##### Source data
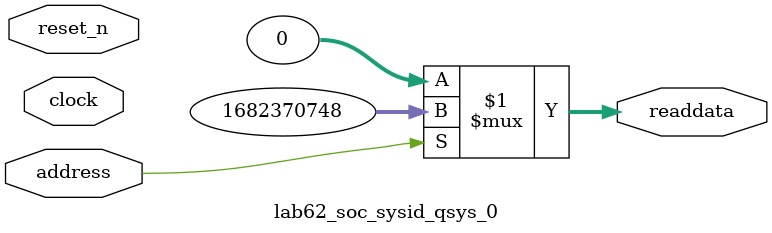
<source format=v>



// synthesis translate_off
`timescale 1ns / 1ps
// synthesis translate_on

// turn off superfluous verilog processor warnings 
// altera message_level Level1 
// altera message_off 10034 10035 10036 10037 10230 10240 10030 

module lab62_soc_sysid_qsys_0 (
               // inputs:
                address,
                clock,
                reset_n,

               // outputs:
                readdata
             )
;

  output  [ 31: 0] readdata;
  input            address;
  input            clock;
  input            reset_n;

  wire    [ 31: 0] readdata;
  //control_slave, which is an e_avalon_slave
  assign readdata = address ? 1682370748 : 0;

endmodule



</source>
##########
What this task involves:
Wherever the string "synthesis" appears in the data above, copy the line it sits in.

The answer:
// synthesis translate_off
// synthesis translate_on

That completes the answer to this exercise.